REQUEST =>
Return all of the entries, keeping every word and mark as it is.
□ □ □ □ □ □ □
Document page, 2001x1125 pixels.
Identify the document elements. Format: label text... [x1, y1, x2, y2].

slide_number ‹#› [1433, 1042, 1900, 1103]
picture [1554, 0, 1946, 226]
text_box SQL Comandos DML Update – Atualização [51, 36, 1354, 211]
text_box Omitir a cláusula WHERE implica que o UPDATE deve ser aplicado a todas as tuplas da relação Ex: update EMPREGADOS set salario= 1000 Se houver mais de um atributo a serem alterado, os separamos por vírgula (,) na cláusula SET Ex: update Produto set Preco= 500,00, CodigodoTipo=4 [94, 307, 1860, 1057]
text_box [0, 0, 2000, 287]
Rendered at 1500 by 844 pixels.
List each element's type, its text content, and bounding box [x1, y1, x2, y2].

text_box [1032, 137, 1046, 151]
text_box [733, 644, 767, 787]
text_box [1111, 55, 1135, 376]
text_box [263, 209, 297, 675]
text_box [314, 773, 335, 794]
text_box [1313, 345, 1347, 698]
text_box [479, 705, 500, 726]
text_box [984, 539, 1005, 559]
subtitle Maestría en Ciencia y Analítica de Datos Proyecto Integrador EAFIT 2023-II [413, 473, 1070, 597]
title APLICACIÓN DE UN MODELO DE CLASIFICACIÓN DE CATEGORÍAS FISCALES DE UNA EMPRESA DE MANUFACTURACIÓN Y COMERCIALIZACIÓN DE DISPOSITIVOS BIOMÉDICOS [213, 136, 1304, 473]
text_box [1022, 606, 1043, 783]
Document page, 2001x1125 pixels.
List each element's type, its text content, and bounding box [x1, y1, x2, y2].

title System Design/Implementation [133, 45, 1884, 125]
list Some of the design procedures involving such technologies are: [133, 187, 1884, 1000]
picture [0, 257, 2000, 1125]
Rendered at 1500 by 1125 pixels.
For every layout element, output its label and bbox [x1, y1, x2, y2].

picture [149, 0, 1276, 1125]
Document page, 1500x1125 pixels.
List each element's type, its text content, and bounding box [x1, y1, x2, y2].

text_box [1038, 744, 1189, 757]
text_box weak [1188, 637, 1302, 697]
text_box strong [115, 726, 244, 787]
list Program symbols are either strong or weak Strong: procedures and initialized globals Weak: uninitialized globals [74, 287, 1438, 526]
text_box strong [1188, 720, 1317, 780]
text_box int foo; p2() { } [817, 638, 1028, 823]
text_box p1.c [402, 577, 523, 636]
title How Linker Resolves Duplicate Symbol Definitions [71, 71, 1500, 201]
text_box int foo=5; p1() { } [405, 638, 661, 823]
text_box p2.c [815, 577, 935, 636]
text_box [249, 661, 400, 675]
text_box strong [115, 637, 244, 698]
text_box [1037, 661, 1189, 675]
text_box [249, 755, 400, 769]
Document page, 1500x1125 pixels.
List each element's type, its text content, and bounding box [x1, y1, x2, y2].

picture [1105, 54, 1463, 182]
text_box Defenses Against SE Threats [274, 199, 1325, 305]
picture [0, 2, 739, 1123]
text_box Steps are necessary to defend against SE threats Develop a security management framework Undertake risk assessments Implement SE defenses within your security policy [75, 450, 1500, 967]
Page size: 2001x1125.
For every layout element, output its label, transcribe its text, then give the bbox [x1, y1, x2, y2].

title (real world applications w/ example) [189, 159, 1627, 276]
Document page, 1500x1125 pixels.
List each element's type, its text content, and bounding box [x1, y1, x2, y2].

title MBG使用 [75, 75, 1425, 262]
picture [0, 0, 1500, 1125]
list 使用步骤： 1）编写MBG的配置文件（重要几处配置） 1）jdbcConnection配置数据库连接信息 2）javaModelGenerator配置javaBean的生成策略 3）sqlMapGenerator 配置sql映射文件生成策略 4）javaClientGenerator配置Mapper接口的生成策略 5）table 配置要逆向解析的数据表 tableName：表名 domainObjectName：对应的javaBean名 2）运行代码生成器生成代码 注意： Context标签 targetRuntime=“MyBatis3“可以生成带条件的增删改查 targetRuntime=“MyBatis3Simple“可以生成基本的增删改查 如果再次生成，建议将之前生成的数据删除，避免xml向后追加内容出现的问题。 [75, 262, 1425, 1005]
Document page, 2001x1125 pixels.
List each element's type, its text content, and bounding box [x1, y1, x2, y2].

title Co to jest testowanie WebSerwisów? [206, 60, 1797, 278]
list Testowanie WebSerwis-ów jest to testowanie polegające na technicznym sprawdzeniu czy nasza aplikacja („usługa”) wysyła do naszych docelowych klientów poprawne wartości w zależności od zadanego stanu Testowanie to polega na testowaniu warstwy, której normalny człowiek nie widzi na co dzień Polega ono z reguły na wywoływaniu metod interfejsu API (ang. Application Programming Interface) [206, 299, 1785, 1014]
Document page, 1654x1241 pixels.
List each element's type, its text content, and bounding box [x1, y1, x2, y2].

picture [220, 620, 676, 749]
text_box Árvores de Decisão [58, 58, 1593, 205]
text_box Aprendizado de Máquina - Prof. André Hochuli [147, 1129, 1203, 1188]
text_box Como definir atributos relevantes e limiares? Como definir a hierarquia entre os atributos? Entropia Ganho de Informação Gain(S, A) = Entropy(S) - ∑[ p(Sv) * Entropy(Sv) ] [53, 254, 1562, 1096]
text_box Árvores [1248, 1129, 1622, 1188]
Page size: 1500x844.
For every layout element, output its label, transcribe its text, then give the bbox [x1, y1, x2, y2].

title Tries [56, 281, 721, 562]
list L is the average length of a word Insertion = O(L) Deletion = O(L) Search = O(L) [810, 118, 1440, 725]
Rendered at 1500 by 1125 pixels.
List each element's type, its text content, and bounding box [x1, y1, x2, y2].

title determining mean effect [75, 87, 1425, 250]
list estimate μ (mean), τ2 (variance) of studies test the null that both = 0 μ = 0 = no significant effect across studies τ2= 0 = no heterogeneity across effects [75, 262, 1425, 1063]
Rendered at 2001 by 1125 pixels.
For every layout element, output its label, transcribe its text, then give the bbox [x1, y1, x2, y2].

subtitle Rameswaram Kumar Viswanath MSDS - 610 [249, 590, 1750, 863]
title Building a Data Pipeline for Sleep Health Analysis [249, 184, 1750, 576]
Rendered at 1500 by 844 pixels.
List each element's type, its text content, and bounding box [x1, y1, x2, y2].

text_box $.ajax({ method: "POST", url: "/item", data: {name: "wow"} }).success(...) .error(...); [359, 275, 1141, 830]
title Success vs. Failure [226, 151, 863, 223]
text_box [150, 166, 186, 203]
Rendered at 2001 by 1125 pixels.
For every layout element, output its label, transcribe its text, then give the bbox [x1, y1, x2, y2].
□ □ □ □ □ □ □
EXERCISE RESULT =>
Document page, 2001x1125 pixels.
Identify the document elements. Format: label text... [x1, y1, x2, y2].

slide_number ‹#› [1433, 1042, 1900, 1103]
picture [1554, 0, 1946, 226]
text_box SQL Comandos DML Update – Atualização [51, 36, 1354, 211]
text_box Omitir a cláusula WHERE implica que o UPDATE deve ser aplicado a todas as tuplas da relação Ex: update EMPREGADOS set salario= 1000 Se houver mais de um atributo a serem alterado, os separamos por vírgula (,) na cláusula SET Ex: update Produto set Preco= 500,00, CodigodoTipo=4 [94, 307, 1860, 1057]
text_box [0, 0, 2000, 287]
Rendered at 1500 by 844 pixels.
List each element's type, its text content, and bounding box [x1, y1, x2, y2].

text_box [1032, 137, 1046, 151]
text_box [733, 644, 767, 787]
text_box [1111, 55, 1135, 376]
text_box [263, 209, 297, 675]
text_box [314, 773, 335, 794]
text_box [1313, 345, 1347, 698]
text_box [479, 705, 500, 726]
text_box [984, 539, 1005, 559]
subtitle Maestría en Ciencia y Analítica de Datos Proyecto Integrador EAFIT 2023-II [413, 473, 1070, 597]
title APLICACIÓN DE UN MODELO DE CLASIFICACIÓN DE CATEGORÍAS FISCALES DE UNA EMPRESA DE MANUFACTURACIÓN Y COMERCIALIZACIÓN DE DISPOSITIVOS BIOMÉDICOS [213, 136, 1304, 473]
text_box [1022, 606, 1043, 783]
Document page, 2001x1125 pixels.
List each element's type, its text content, and bounding box [x1, y1, x2, y2].

title System Design/Implementation [133, 45, 1884, 125]
list Some of the design procedures involving such technologies are: [133, 187, 1884, 1000]
picture [0, 257, 2000, 1125]
Rendered at 1500 by 1125 pixels.
For every layout element, output its label and bbox [x1, y1, x2, y2].

picture [149, 0, 1276, 1125]
Document page, 1500x1125 pixels.
List each element's type, its text content, and bounding box [x1, y1, x2, y2].

text_box [1038, 744, 1189, 757]
text_box weak [1188, 637, 1302, 697]
text_box strong [115, 726, 244, 787]
list Program symbols are either strong or weak Strong: procedures and initialized globals Weak: uninitialized globals [74, 287, 1438, 526]
text_box strong [1188, 720, 1317, 780]
text_box int foo; p2() { } [817, 638, 1028, 823]
text_box p1.c [402, 577, 523, 636]
title How Linker Resolves Duplicate Symbol Definitions [71, 71, 1500, 201]
text_box int foo=5; p1() { } [405, 638, 661, 823]
text_box p2.c [815, 577, 935, 636]
text_box [249, 661, 400, 675]
text_box strong [115, 637, 244, 698]
text_box [1037, 661, 1189, 675]
text_box [249, 755, 400, 769]
Document page, 1500x1125 pixels.
List each element's type, its text content, and bounding box [x1, y1, x2, y2].

picture [1105, 54, 1463, 182]
text_box Defenses Against SE Threats [274, 199, 1325, 305]
picture [0, 2, 739, 1123]
text_box Steps are necessary to defend against SE threats Develop a security management framework Undertake risk assessments Implement SE defenses within your security policy [75, 450, 1500, 967]
Page size: 2001x1125.
For every layout element, output its label, transcribe its text, then give the bbox [x1, y1, x2, y2].

title (real world applications w/ example) [189, 159, 1627, 276]
Document page, 1500x1125 pixels.
List each element's type, its text content, and bounding box [x1, y1, x2, y2].

title MBG使用 [75, 75, 1425, 262]
picture [0, 0, 1500, 1125]
list 使用步骤： 1）编写MBG的配置文件（重要几处配置） 1）jdbcConnection配置数据库连接信息 2）javaModelGenerator配置javaBean的生成策略 3）sqlMapGenerator 配置sql映射文件生成策略 4）javaClientGenerator配置Mapper接口的生成策略 5）table 配置要逆向解析的数据表 tableName：表名 domainObjectName：对应的javaBean名 2）运行代码生成器生成代码 注意： Context标签 targetRuntime=“MyBatis3“可以生成带条件的增删改查 targetRuntime=“MyBatis3Simple“可以生成基本的增删改查 如果再次生成，建议将之前生成的数据删除，避免xml向后追加内容出现的问题。 [75, 262, 1425, 1005]
Document page, 2001x1125 pixels.
List each element's type, its text content, and bounding box [x1, y1, x2, y2].

title Co to jest testowanie WebSerwisów? [206, 60, 1797, 278]
list Testowanie WebSerwis-ów jest to testowanie polegające na technicznym sprawdzeniu czy nasza aplikacja („usługa”) wysyła do naszych docelowych klientów poprawne wartości w zależności od zadanego stanu Testowanie to polega na testowaniu warstwy, której normalny człowiek nie widzi na co dzień Polega ono z reguły na wywoływaniu metod interfejsu API (ang. Application Programming Interface) [206, 299, 1785, 1014]
Document page, 1654x1241 pixels.
List each element's type, its text content, and bounding box [x1, y1, x2, y2].

picture [220, 620, 676, 749]
text_box Árvores de Decisão [58, 58, 1593, 205]
text_box Aprendizado de Máquina - Prof. André Hochuli [147, 1129, 1203, 1188]
text_box Como definir atributos relevantes e limiares? Como definir a hierarquia entre os atributos? Entropia Ganho de Informação Gain(S, A) = Entropy(S) - ∑[ p(Sv) * Entropy(Sv) ] [53, 254, 1562, 1096]
text_box Árvores [1248, 1129, 1622, 1188]
Page size: 1500x844.
For every layout element, output its label, transcribe its text, then give the bbox [x1, y1, x2, y2].

title Tries [56, 281, 721, 562]
list L is the average length of a word Insertion = O(L) Deletion = O(L) Search = O(L) [810, 118, 1440, 725]
Rendered at 1500 by 1125 pixels.
List each element's type, its text content, and bounding box [x1, y1, x2, y2].

title determining mean effect [75, 87, 1425, 250]
list estimate μ (mean), τ2 (variance) of studies test the null that both = 0 μ = 0 = no significant effect across studies τ2= 0 = no heterogeneity across effects [75, 262, 1425, 1063]
Rendered at 2001 by 1125 pixels.
For every layout element, output its label, transcribe its text, then give the bbox [x1, y1, x2, y2].

subtitle Rameswaram Kumar Viswanath MSDS - 610 [249, 590, 1750, 863]
title Building a Data Pipeline for Sleep Health Analysis [249, 184, 1750, 576]
Rendered at 1500 by 844 pixels.
List each element's type, its text content, and bounding box [x1, y1, x2, y2].

text_box $.ajax({ method: "POST", url: "/item", data: {name: "wow"} }).success(...) .error(...); [359, 275, 1141, 830]
title Success vs. Failure [226, 151, 863, 223]
text_box [150, 166, 186, 203]
Rendered at 2001 by 1125 pixels.
For every layout element, output its label, transcribe its text, then give the bbox [x1, y1, x2, y2].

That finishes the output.